Projections de fin d’année et futures
Pour 2024, IDC prévoit une croissance de 74,3 % d’une année sur l’autre des dépenses en infrastructure cloud, pour atteindre 192 milliards de dollars. Les infrastructures non cloud devraient connaître une augmentation plus modeste de 17,9 %, totalisant 71,4 milliards de dollars.
Le cloud partagé devrait être à l'origine d'une grande partie de cette croissance, avec une augmentation prévue de 88,9 % d'une année sur l'autre pour atteindre 157,8 milliards de dollars.
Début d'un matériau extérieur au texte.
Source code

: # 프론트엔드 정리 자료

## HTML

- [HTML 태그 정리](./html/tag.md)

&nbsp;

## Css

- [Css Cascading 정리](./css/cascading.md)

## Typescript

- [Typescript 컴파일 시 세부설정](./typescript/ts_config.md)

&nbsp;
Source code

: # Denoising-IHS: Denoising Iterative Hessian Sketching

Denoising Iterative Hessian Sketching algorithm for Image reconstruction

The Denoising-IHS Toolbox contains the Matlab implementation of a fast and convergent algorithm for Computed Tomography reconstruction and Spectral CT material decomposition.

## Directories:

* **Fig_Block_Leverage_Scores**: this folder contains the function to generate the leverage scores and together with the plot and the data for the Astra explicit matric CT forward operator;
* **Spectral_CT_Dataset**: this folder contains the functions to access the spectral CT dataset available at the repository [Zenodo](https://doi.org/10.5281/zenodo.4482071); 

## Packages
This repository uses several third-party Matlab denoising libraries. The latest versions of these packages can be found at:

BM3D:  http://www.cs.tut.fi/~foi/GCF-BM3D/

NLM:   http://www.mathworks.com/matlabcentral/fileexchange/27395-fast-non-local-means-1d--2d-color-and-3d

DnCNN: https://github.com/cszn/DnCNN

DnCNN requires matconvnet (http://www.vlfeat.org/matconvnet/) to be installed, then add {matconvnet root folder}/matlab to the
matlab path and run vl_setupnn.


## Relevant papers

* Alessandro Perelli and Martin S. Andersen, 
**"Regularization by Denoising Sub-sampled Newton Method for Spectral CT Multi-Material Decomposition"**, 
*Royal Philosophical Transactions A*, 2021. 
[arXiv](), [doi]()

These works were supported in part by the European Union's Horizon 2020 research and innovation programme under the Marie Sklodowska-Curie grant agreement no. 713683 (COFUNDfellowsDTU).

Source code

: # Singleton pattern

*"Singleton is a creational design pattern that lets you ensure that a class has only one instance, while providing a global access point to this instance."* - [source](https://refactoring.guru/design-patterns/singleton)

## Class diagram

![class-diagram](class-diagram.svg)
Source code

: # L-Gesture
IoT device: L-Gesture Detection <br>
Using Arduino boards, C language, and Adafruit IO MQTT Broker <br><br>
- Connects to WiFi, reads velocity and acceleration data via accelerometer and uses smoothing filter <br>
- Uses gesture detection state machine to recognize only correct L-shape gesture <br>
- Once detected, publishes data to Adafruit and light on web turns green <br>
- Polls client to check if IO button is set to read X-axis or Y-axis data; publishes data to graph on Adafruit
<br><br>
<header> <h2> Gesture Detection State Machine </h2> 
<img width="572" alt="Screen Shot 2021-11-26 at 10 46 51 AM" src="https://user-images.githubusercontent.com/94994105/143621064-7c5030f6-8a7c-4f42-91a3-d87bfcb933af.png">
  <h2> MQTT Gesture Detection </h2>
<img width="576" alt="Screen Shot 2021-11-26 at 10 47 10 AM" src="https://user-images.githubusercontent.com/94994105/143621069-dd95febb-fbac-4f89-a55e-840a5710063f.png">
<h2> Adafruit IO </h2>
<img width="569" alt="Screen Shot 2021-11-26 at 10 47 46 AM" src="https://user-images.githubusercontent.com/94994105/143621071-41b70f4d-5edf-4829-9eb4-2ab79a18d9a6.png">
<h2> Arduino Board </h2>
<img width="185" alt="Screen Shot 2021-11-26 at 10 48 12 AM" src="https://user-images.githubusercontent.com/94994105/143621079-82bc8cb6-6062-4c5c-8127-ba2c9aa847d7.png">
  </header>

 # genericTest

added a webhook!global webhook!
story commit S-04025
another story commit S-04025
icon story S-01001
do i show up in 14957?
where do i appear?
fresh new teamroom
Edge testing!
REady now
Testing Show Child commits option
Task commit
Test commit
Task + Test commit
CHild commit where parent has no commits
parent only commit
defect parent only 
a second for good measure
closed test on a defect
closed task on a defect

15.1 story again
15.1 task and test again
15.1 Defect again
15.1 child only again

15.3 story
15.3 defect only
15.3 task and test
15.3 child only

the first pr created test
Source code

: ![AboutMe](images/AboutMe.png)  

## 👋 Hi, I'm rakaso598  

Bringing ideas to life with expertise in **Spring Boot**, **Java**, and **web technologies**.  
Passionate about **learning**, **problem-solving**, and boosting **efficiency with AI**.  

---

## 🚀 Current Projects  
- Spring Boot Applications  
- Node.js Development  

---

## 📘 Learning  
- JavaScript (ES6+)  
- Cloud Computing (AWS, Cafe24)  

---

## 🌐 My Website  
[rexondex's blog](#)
Les dépenses consacrées aux infrastructures cloud dédiées devraient augmenter de 28,6 %, pour atteindre 34,2 milliards de dollars, selon le rapport.
À l'échelle mondiale, les fournisseurs de services devraient représenter la part du lion des investissements en matière de calcul et de stockage en 2024, dépensant 183,1 milliards de dollars, soit une augmentation de 73,5 %. Dans le même temps, les dépenses des entreprises et des entités gouvernementales devraient également connaître une croissance significative, reflétant l’expansion continue des infrastructures et des capacités numériques.
IDC définit sa catégorie de fournisseurs de services pour englober les fournisseurs de cloud, les plateformes de services numériques, les entreprises de services de communication, les hyperscalers et les opérateurs de services gérés.
Perspectives régionales et à long terme
D'un point de vue géographique, le rapport indique que les États-Unis ont dominé la croissance des dépenses cloud au troisième trimestre 2024 avec une hausse à trois chiffres de 148,3 %, suivis par la Chine à 100 %. Des régions telles que l'Asie-Pacifique (hors Japon et Chine), le Japon et l'Europe occidentale ont enregistré une solide croissance à deux chiffres, tandis que l'Europe centrale et orientale a été la seule région à enregistrer une baisse de -1,7 %.
À long terme, IDC prévoit un taux de croissance annuel composé (TCAC) de 24,2 % des dépenses en infrastructure cloud jusqu'en 2028, pour atteindre 325,5 milliards de dollars. L'infrastructure cloud partagée représentera 79,1 % de ces dépenses, renforçant ainsi sa domination sur le marché.